Do bear in mind that the brief disorder descriptions you see in the Blue and Orange browsers for these 15 DNSD categories are not the full disorder descriptions and guidelines. For these we need to wait for the Clinical Descriptions and Diagnostic Guidelines (CDDG) for ICD‐11 Mental, Behavioural and Neurodevelopmental Disorders to be finalized and published.

The CDDG provides the expanded clinical descriptions, essential (required) features, boundaries with other disorders and normality, differential diagnoses, additional features, culture-related features and codes for all mental and behavioural disorders commonly encountered in clinical psychiatry; it is intended for mental health professionals and for general clinical, educational and service use. (I have a non public domain draft of how the CDDG stood in 2016 for these terms, though the codes and category names and possibly some of the draft texts will have been revised since 2016.)

The change of disorder name from Dissociative disorder of movement, sensation, or cognition to Dissociative neurological symptom disorder was implemented in October 2017. There is currently a proposal submitted by an external stakeholder to revert back to Dissociative disorders of movement, sensation or cognition. This proposal is currently with the CSAC for a decision.


What are the implications of having it co-listed under neurology?


In my opinion, the secondary parenting of the DNSD disorder term and its 15 subclasses under Neurology will not impact significantly. There might potentially be some advantage to patients and clinicians in the areas of commissioning of services, access to specialities, and reimbursement. But the primary parent code and primary linearization parent remain firmly tethered to the Mental disorder chapter.

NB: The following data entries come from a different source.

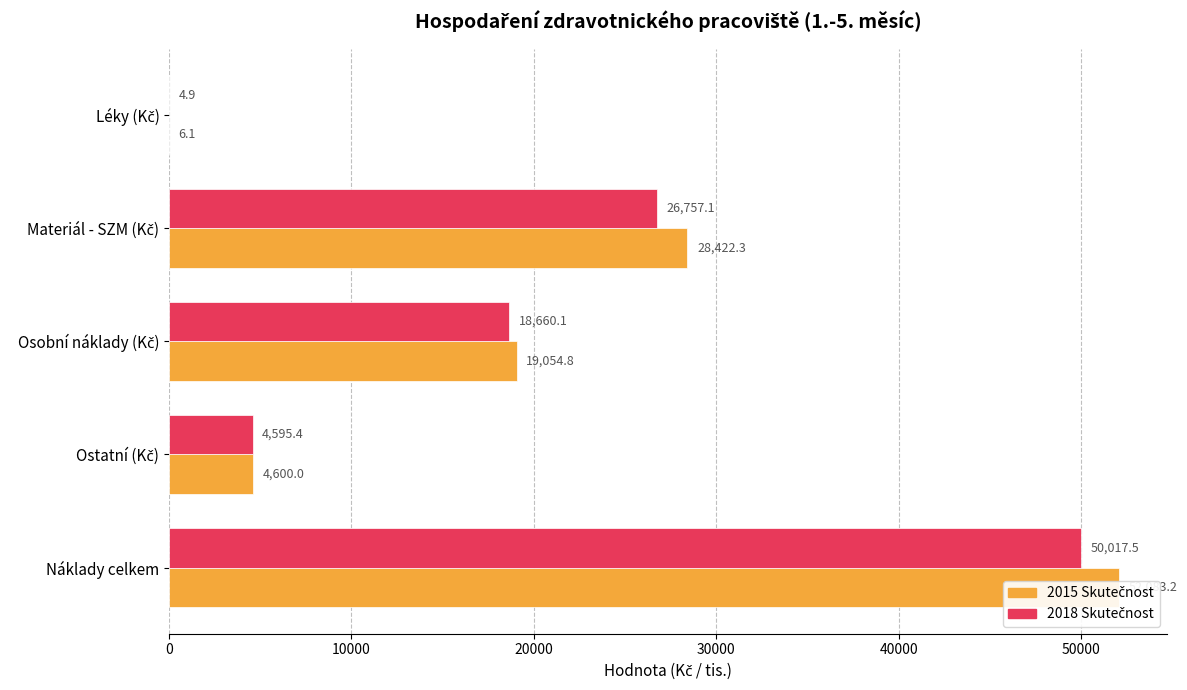

Which series has the widest spread of values?

2015 Skutečnost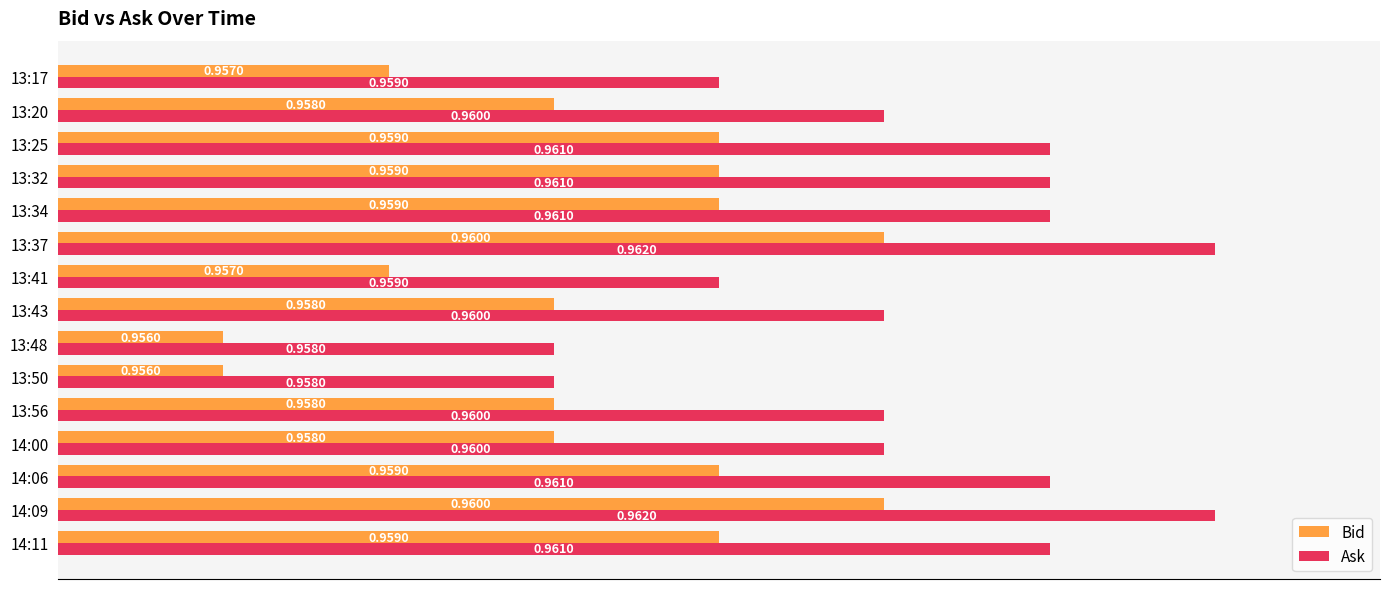

What is the total value across all series at 13:56?

1.9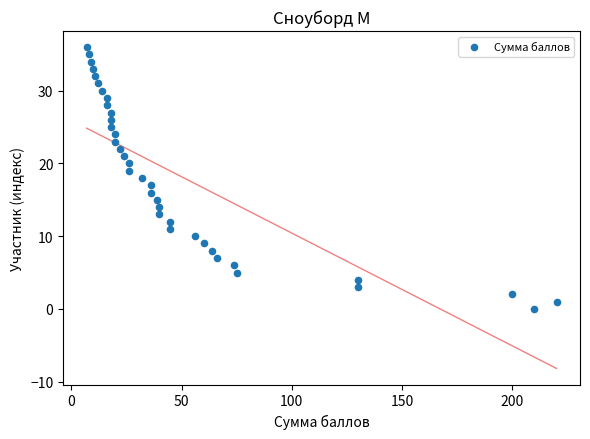

What is the range of Y values (max minus min)?

36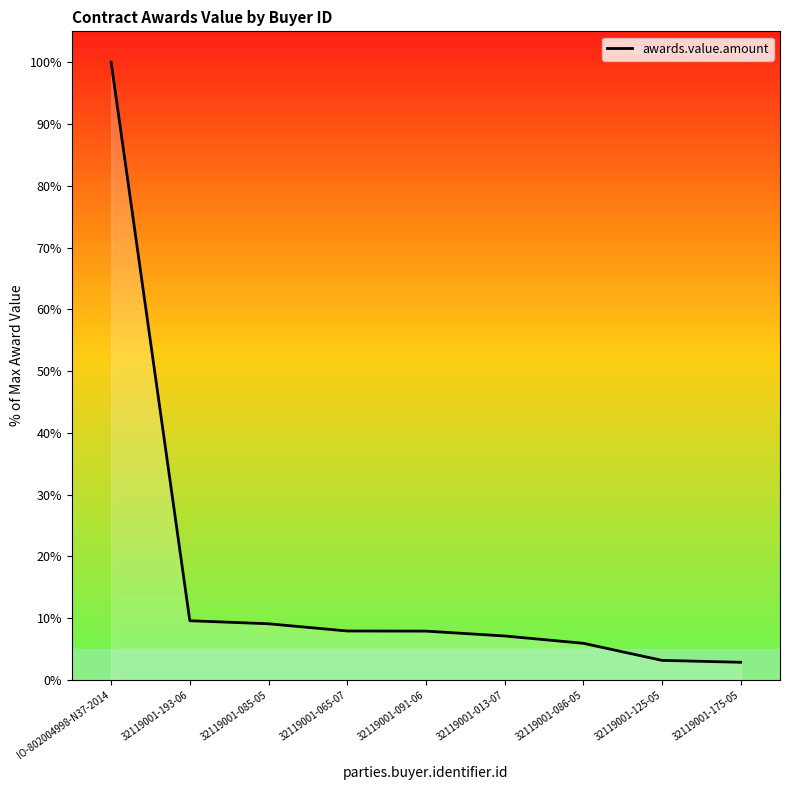

Reading left to right, list all the values displayed in this chart.

100.0	9.6	9.1	7.9	7.9	7.1	5.9	3.2	2.8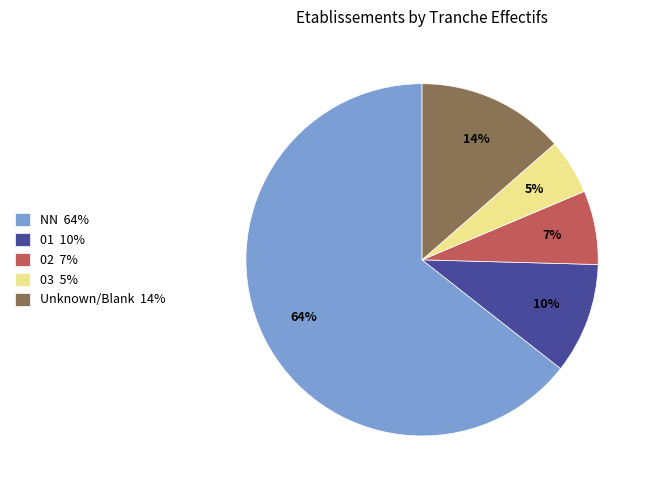

Which slice is the largest?

NN 64%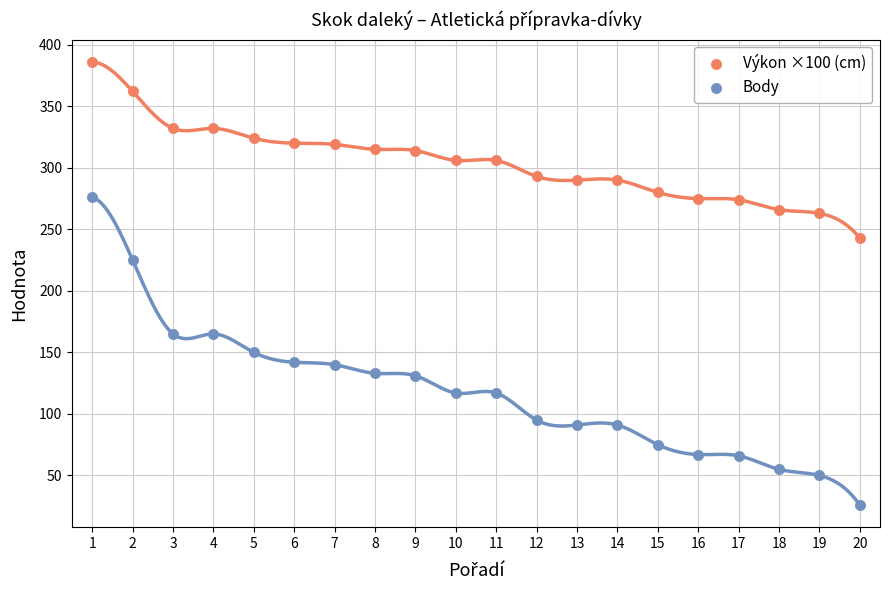

Which series reaches the maximum Y coordinate?

Výkon ×100 (cm)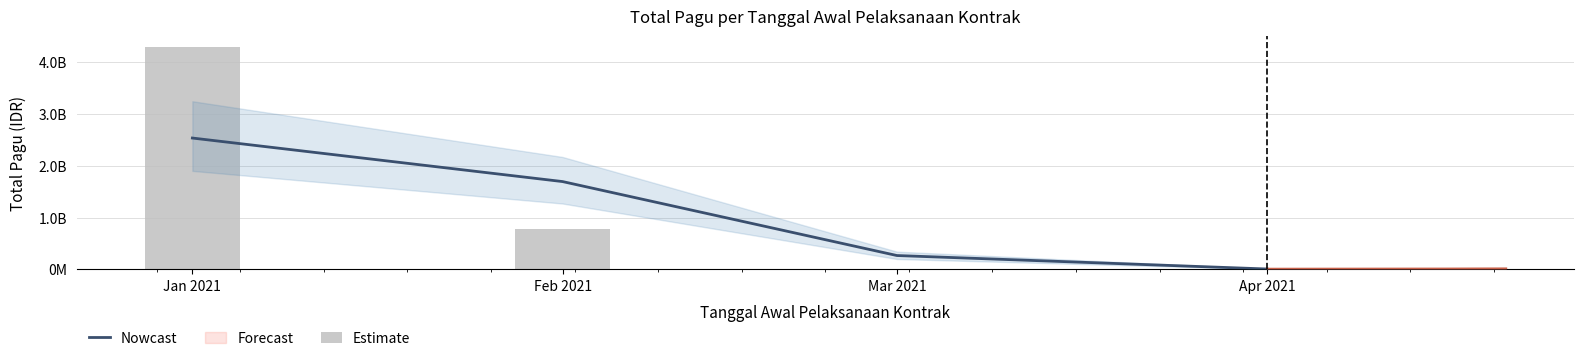

What is the highest value of the Nowcast series?

2532696206.5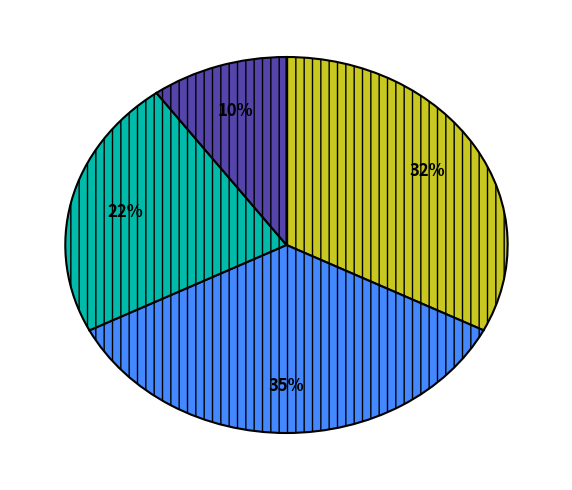

How many slices are in this pie chart?

4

In the ICD-11 browser the secondary parent is displayed thus:

Dissociative neurological symptom disorder

Parent(s)


But click on the category's link as listed in the Neurology chapter's hierarchical listings on the left of the screen and users are redirected back to the listing in its primary parent location in the Mental disorders chapter. (Although the 15 subclasses don't jump link back to their primary location in the Mental disorders chapter with the Foundation Component tab selected, they do redirect in the MMS Linearization view - which is the ICD-11 equivalent to the Tabular List).

(These DNSD subclass categories are "grayed out" in the Neurology chapter's MMS Linearization, which indicates that these terms are primary parented elsewhere in the classification.)

In the Coding Tool/Index, with the Chapter distribution/filter button selected, only the Mental and behavioural chapter is listed. As with the ICD-10 Index, the Coding Tool is presented as the first point of access for coders.

In practice, I suspect clinicians and coders will be largely oblivious to DNSD's secondary parenting under Neurology, and as I say, this was a grudging concession by TAG Mental Health after several years of "tug-of-war" across the two chapters between TAG Mental Health and the clinical professional neurology lobby group (one of whom was chair of TAG Neurology and a past President of the World Federation of Neurology).

In my opinion it is tokenism on the part of WHO and is perceived as such by at least one leading FND patient group.